On a pu s'interroger sur la légitimité de la communication de ces pièces par Bercy: la convention d'assistance administrative en matière fiscale signée entre la France et la Suisse prévoit, comme c'est souvent le cas dans ces matières, un principe de spécialité, c'est-à-dire qu'elle interdit l'utilisation des renseignements fournis par l'État requis dans un cadre procédural autre que celui prévu par la convention d'assistance. Or l'article 28 de la Convention prévoit que ces renseignements sont destinés uniquement aux personnes et autorités concernées par l'établissement ou le recouvrement des impôts – assiette, recouvrement ou contentieux administratif sur l'impôt –, qui « ne [les] utilisent qu'à ces fins ». L'utilisation dans une procédure pénale des renseignements obtenus par le biais de cette convention est donc exclue, à moins que les autorités suisses ne l'aient autorisée.
Malgré cette difficulté, j'ai estimé que, dans la mesure où l'autorité judiciaire n'avait pas réclamé ce document mais qu'il était, un peu par accident, arrivé jusqu'à la DNIFF qui nous l'avait communiqué et que le parquet n'était pas l'auteur de la violation de la Convention, ce document constituait un renseignement comme un autre. Dans un souci de loyauté et de transparence, et en vue d'enquêter à charge comme à décharge, j'ai préféré intégrer la réponse des autorités suisses à la procédure. J'ai donc poursuivi l'enquête préliminaire.
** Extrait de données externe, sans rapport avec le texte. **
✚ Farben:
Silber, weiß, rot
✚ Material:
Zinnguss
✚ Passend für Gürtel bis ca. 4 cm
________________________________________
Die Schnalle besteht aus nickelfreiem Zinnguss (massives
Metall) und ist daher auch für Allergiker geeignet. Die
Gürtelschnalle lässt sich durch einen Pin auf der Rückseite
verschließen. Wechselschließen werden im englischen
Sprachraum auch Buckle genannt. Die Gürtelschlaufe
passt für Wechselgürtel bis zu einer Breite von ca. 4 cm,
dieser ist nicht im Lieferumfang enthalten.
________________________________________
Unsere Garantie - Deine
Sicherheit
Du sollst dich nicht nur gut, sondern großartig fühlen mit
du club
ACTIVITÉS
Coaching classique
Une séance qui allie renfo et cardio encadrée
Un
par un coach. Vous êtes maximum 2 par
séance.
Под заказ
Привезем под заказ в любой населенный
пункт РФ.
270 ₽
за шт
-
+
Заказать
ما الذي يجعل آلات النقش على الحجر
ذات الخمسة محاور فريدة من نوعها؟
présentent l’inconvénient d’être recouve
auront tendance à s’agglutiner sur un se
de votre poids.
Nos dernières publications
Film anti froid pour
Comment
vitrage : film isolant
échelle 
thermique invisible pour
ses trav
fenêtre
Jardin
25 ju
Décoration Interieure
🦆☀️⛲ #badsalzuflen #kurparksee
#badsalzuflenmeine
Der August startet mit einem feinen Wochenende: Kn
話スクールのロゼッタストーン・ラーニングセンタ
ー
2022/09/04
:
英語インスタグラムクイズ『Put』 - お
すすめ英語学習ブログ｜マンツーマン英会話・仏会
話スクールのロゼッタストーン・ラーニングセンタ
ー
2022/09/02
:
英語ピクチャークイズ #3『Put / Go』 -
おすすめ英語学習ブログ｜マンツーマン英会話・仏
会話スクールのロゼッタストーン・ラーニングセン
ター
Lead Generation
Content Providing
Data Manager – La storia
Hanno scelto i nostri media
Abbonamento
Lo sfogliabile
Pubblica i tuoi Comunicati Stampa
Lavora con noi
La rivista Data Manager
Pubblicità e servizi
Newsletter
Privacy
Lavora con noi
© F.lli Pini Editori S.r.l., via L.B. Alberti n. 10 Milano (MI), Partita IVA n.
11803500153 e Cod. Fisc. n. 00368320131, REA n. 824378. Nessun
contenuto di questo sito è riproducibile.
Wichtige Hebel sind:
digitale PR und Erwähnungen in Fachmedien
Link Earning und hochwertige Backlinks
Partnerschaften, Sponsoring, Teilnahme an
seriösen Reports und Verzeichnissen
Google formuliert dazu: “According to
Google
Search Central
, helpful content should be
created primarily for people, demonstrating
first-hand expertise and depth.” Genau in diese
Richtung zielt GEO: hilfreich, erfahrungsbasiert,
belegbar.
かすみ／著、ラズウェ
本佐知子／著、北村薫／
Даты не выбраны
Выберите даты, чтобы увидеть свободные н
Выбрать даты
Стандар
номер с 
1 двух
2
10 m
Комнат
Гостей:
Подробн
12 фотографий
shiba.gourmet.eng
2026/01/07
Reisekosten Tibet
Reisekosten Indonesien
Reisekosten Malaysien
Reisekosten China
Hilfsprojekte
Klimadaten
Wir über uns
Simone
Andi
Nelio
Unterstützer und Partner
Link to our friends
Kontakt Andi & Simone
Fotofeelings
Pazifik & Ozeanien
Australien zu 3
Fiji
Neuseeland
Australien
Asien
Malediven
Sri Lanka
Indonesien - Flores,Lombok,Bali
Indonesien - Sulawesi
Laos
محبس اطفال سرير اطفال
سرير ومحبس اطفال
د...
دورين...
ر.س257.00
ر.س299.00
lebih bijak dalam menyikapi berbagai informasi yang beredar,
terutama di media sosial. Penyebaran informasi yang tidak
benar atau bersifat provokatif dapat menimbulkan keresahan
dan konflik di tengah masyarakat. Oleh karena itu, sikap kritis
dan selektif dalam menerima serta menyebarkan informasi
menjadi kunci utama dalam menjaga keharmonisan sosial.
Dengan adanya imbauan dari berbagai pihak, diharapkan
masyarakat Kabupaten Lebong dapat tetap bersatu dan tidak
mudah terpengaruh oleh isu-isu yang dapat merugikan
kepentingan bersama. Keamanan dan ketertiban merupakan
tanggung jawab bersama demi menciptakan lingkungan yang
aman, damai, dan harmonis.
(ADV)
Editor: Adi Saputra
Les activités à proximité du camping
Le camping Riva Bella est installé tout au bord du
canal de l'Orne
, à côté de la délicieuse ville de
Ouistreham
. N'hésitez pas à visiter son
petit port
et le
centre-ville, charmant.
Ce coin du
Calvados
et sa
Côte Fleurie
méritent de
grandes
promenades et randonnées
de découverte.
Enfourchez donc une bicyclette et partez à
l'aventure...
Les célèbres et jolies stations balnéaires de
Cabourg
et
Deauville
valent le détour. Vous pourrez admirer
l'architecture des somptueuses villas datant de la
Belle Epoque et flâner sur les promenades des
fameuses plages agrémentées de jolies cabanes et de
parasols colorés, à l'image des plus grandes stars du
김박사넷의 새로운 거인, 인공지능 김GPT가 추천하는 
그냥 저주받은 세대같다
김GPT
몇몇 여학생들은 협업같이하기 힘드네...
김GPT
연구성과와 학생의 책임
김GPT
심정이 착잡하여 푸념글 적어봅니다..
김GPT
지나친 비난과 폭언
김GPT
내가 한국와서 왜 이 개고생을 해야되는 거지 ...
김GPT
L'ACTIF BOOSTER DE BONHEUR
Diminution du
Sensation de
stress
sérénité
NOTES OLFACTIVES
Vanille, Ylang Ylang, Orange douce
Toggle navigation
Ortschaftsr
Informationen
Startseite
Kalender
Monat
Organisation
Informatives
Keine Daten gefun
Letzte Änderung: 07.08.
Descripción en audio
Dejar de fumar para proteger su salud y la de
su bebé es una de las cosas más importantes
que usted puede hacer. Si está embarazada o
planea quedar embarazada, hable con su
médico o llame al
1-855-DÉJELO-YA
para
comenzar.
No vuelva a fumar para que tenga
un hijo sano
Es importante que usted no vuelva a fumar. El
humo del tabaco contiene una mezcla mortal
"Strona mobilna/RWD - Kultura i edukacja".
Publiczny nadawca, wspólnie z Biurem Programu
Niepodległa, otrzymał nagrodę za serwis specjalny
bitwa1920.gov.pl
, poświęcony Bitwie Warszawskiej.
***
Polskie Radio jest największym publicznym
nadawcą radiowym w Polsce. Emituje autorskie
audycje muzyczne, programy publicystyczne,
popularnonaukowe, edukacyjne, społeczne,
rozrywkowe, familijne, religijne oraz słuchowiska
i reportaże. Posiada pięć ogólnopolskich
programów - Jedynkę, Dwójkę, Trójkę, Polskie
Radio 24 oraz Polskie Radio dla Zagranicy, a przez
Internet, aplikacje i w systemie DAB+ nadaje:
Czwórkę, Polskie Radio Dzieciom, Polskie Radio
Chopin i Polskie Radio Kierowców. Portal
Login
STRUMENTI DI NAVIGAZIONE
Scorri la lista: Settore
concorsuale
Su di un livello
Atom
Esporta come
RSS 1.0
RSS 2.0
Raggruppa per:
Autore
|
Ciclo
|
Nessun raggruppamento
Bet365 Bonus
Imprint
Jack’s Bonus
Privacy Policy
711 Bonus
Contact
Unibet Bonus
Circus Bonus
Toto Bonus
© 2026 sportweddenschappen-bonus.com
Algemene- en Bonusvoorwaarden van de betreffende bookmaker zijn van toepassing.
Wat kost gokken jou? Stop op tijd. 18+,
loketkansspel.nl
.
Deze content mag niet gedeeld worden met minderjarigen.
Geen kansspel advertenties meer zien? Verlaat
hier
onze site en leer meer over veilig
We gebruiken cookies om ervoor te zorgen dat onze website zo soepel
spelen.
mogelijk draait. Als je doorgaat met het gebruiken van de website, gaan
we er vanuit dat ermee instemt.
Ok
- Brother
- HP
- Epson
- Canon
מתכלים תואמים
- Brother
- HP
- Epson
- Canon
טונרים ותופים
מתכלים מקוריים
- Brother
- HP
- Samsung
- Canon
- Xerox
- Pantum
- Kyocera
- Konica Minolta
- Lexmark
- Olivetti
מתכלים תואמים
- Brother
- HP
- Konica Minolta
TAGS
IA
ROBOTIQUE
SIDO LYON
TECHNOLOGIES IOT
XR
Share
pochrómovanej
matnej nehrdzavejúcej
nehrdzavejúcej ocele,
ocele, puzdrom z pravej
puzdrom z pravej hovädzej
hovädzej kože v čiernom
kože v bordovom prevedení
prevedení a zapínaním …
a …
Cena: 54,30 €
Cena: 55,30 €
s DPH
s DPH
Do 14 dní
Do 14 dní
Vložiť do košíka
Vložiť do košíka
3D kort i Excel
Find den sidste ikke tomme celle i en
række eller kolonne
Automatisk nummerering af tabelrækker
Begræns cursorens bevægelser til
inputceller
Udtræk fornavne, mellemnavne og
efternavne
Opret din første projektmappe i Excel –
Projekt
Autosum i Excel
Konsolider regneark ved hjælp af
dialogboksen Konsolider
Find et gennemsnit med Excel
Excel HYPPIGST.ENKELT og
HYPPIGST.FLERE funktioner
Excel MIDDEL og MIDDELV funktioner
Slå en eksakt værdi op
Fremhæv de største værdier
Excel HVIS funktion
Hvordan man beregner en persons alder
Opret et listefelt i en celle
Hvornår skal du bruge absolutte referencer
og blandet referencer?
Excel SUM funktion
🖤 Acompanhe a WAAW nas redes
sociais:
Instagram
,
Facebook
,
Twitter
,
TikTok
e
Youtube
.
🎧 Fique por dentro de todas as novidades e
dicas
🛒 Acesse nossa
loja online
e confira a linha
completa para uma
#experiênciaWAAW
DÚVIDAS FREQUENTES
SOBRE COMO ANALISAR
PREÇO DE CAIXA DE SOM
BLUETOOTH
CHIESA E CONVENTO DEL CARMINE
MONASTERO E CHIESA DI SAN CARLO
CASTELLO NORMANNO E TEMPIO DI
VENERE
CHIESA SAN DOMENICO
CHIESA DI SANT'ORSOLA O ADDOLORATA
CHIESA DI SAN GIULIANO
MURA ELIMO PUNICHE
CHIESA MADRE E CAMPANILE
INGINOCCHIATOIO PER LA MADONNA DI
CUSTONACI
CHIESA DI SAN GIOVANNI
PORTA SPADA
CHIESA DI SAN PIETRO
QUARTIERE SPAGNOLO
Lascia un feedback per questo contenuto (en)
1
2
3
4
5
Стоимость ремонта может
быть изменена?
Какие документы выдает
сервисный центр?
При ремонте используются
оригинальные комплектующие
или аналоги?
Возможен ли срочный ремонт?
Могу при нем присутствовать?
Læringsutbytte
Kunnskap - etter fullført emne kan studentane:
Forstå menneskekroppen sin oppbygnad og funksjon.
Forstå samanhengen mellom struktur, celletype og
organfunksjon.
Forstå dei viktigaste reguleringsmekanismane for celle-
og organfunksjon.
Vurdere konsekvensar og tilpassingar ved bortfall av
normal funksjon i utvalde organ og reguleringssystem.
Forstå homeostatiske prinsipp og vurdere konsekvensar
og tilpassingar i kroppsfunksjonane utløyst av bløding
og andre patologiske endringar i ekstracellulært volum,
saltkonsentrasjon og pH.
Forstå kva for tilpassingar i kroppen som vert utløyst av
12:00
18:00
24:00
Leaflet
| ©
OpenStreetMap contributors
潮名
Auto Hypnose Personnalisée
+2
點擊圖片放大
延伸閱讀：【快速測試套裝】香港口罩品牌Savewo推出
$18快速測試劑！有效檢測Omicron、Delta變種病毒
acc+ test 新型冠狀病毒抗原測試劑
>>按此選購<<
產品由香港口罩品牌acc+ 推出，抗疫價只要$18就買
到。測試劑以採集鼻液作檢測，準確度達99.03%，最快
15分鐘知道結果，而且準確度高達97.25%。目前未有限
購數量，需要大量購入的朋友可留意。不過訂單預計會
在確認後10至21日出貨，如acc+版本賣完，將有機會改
Le 12 mars, nous avons adressé aux autorités suisses une demande d'entraide pénale internationale.
Les opérations d'expertise et de comparaison de voix touchaient alors à leur fin ; dès la fin de cette même semaine, des rumeurs annonçant leur résultat ont commencé à circuler dans la presse. Nous n'avons reçu le rapport définitif que le lundi matin 18 mars : les techniciens estimaient que « sur une échelle de -2 à +4, la comparaison se situait à +2 et que, sans une certitude absolue, le résultat de l'analyse renforçait de manière très significative l'hypothèque que Jérôme Cahuzac était le locuteur inconnu de l'enregistrement litigieux ». Le procureur général de Paris en a bien sûr été avisé, par téléphone d'abord, puis par courriel à 12 h 28.
Compte tenu de ces éléments, nous avons repris notre réflexion et estimé que l'information judiciaire constituait désormais un cadre plus approprié pour continuer les investigations, puisque nous disposions désormais d'un indice tangible de la commission d'une infraction. Nous savions, de plus, qu'une autre demande d'entraide pénale internationale, cette fois auprès de Singapour, serait nécessaire à très court terme. J'ai donc avisé le procureur général des résultats des investigations et de ma décision d'ouvrir une information judiciaire ; mon rapport écrit a été adressé au parquet général le lundi soir 18 mars à 20 h 40. Nous avons ensuite préparé un communiqué de presse contenant les éléments objectifs recueillis au cours de l'enquête, et annonçant l'ouverture de l'information. Le projet de communiqué a été adressé par courriel au parquet général le mardi 19 mars à 10 h 25, en précisant qu'il serait diffusé immédiatement après l'ouverture de l'information, qui devait intervenir en début d'après-midi.
Le 19 mars dans l'après-midi, le réquisitoire introductif a été signé, et le communiqué adressé à tous les organes de presse à 15 h 58 précisément.